Source data ::
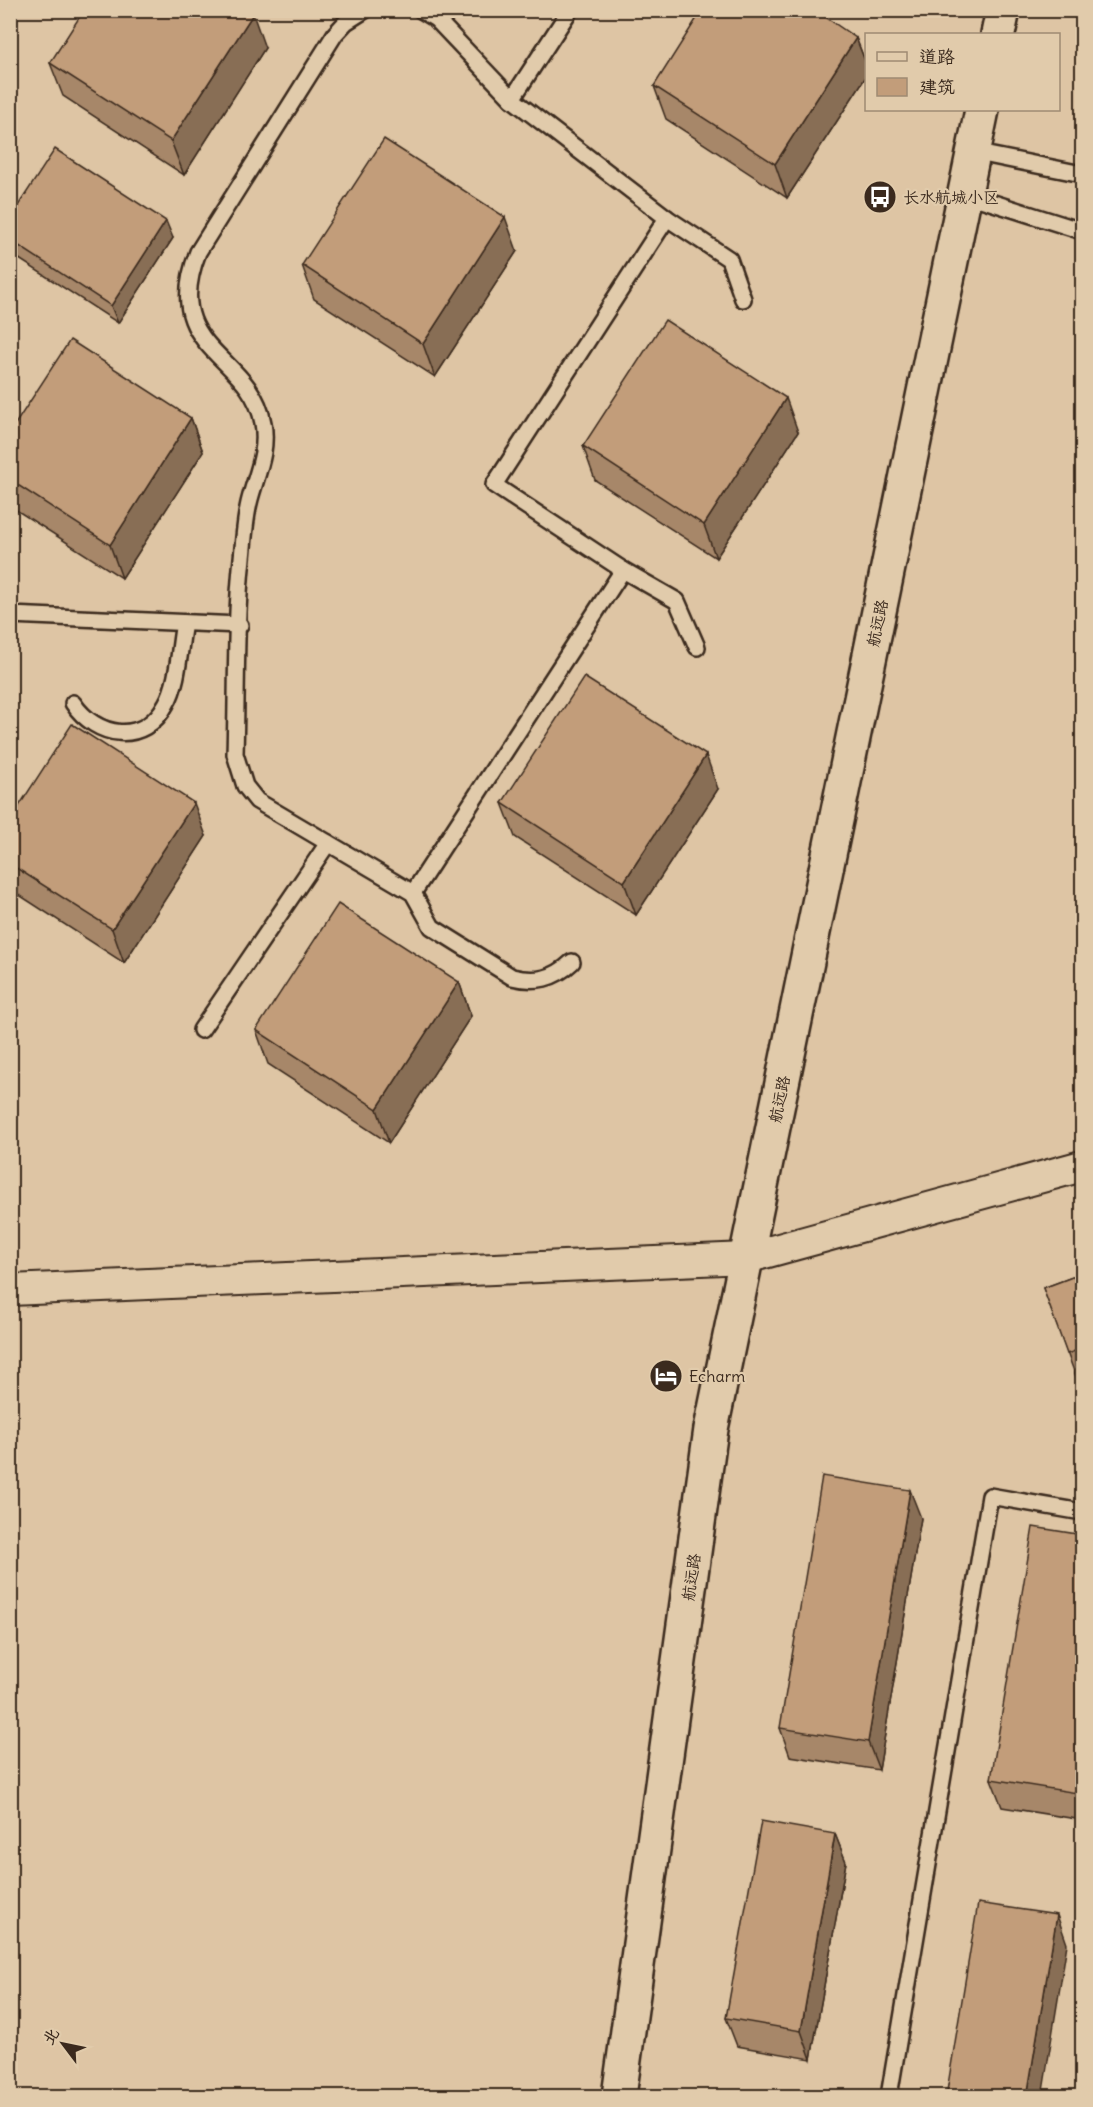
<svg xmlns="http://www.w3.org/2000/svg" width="1093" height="2107" viewBox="0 0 1093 2107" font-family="Delius,'LXGW WenKai TC',sans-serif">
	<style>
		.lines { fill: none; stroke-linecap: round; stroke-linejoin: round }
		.service-casing { stroke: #3b2a1e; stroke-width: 20 }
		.minor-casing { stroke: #3b2a1e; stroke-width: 34 }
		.tertiary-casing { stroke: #3b2a1e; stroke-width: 38 }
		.service { stroke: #e1cbab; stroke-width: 15 }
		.minor { stroke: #e1cbab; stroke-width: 30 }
		.tertiary { stroke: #e1cbab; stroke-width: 33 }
		.wall { fill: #a78769; stroke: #3b2a1e; stroke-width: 1.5 }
		.shaded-wall { fill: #886e55; stroke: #3b2a1e; stroke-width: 1.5 }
		.building { fill: #c29d7a; stroke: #3b2a1e; stroke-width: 1.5 }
		.labels { text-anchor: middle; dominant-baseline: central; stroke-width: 4.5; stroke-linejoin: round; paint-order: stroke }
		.poi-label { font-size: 16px; fill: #3b2a1e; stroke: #e1cbab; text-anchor: start }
		.street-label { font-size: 16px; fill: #3b2a1e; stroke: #e1cbab }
	</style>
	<rect width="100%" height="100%" fill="#dec5a4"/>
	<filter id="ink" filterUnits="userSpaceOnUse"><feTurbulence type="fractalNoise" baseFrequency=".0167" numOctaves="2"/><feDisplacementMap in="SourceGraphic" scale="12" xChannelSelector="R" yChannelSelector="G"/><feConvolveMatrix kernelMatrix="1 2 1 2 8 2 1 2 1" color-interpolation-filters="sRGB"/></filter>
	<g filter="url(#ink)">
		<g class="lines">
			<g class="service-casing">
				<g id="service">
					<path d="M365,10l-19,12 -11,12 -137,218c-39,99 53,101 65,171 5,28 -6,50 -13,76 -5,18 -6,40 -8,59 -7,64 -5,131 -7,196l10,32 12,15 156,92 19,34 80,50c24,6 42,2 60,-15"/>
					<polyline points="421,10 436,19 512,99 667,218 729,259 743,299"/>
					<polyline points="512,99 570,10"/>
					<polyline points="973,152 1082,174"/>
					<polyline points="965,194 1082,231"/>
					<polyline points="623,570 677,601 697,647"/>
					<polyline points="10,615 240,625"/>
					<path d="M73,703c23,35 71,43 93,1 13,-22 13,-56 18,-81"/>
					<polyline points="413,893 623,570 494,485 667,218"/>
					<polyline points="201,1030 328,843"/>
					<polyline points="889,2096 990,1496 1082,1512"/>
				</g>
			</g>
			<g class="minor-casing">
				<polyline id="minor" points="10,1290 746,1258 1082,1166"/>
			</g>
			<g class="tertiary-casing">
				<g id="tertiary">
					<polyline points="998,34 1003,10"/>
					<polyline points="619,2096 711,1429 982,110"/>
				</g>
			</g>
			<use href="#service" class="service"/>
			<use href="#minor" class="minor"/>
			<use href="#tertiary" class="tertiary"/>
		</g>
		<g class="wall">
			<polygon points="856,38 867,66 867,75 787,198 666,119 654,86"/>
			<polygon points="265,48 184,175 63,96 50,63"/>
			<polygon points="10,218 173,238 118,323 10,253"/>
			<polygon points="517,251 435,377 314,299 302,265"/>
			<polygon points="191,418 203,452 122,578 10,506 10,432"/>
			<polygon points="798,432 716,558 595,480 583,446"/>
			<polygon points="718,789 636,915 515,837 502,803"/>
			<polygon points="10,820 206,836 124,963 10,889"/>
			<polygon points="459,982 471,1016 389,1143 268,1064 256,1030"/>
			<polygon points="1083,1273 1083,1380 1078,1382 1043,1288"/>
			<polygon points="921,1518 879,1770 790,1756 780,1728"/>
			<polygon points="1083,1535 1083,1820 1002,1807 991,1779"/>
			<polygon points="835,1834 846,1862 811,2059 737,2046 726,2018"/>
		</g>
		<g class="shaded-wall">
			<polygon points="253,14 265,48 184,175 171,141"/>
			<polygon points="856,38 867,66 867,75 787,198 775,164"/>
			<polygon points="505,217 517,251 435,377 423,344"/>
			<polygon points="166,221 173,238 118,323 111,306"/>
			<polygon points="786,398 798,432 716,558 704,525"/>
			<polygon points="191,418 203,452 122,578 110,545"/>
			<polygon points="706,755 718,789 636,915 624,882"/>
			<polygon points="194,803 206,836 124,963 112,929"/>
			<polygon points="459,982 471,1016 389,1143 377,1109"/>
			<polygon points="910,1490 921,1518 879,1770 868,1742"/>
			<polygon points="1083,1758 1083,1809 1077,1793"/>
			<polygon points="835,1834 846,1862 811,2059 801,2031"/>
			<polygon points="1057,1915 1067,1944 1042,2097 1027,2097"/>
		</g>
		<g class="building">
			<polygon points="84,10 247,10 253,14 171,141 50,63"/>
			<polygon points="702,10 815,10 856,38 775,164 654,86"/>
			<polygon points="384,139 505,217 423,344 302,265"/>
			<polygon points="55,149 166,221 111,306 10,240 10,218"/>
			<polygon points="665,320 786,398 704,525 583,446"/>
			<polygon points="70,340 191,418 110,545 10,480 10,432"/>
			<polygon points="584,677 706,755 624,882 502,803"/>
			<polygon points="72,724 194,803 112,929 10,864 10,820"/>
			<polygon points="338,904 459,982 377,1109 256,1030"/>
			<polygon points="1083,1273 1083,1348 1067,1354 1043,1288"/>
			<polygon points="822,1476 910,1490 868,1742 780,1728"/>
			<polygon points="1033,1527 1083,1535 1083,1758 1077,1793 991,1779"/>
			<polygon points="761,1821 835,1834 801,2031 726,2018"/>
			<polygon points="978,1903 1057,1915 1027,2097 946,2097"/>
		</g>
	</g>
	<defs>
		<g id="bus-disc" transform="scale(1.725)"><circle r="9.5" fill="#3b2a1e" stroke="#e1cbab"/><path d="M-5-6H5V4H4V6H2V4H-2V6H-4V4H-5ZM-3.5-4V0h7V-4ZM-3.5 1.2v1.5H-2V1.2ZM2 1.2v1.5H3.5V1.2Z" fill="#fff"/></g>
		<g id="hotel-disc" transform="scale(1.725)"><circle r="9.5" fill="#3b2a1e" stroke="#e1cbab"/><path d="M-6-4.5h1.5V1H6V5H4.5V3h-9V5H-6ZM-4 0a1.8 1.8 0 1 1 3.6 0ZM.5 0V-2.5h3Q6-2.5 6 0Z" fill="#fff"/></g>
	</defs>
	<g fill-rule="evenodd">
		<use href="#bus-disc" x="880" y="197"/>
		<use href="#hotel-disc" x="666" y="1376"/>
	</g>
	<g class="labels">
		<g class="poi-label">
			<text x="903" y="197">长水航城小区</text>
			<text x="689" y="1376">Echarm</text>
		</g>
		<g class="street-label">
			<text transform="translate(877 623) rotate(-78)">航远路</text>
			<text transform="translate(779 1099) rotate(-78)">航远路</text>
			<text transform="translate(691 1577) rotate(-82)">航远路</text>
		</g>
	</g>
	<rect width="1093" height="2107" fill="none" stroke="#e1cbab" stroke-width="36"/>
	<rect x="18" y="18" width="1057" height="2071" fill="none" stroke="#3b2a1e" stroke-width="2" filter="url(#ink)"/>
	<rect x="865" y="33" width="195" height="78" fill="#e1cbab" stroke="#9f8b73" stroke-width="1.5"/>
	<rect x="877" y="52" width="30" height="9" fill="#e1cbab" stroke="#9f8b73" stroke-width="1.5"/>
	<text x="919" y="63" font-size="18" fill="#3b2a1e">道路</text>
	<rect x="877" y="78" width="30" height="18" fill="#c29d7a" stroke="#9f8b73" stroke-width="1.5"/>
	<text x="919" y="93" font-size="18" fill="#3b2a1e">建筑</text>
	<g transform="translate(63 2044) rotate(302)" stroke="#e1cbab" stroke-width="4.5" paint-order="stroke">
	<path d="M0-4.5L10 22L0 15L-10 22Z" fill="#3b2a1e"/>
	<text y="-9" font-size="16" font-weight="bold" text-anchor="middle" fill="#3b2a1e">北</text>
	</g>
</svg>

What you have to do ::
Write out each line above that contains the word "lines".

Exercise response ::
		.lines { fill: none; stroke-linecap: round; stroke-linejoin: round }
		<g class="lines">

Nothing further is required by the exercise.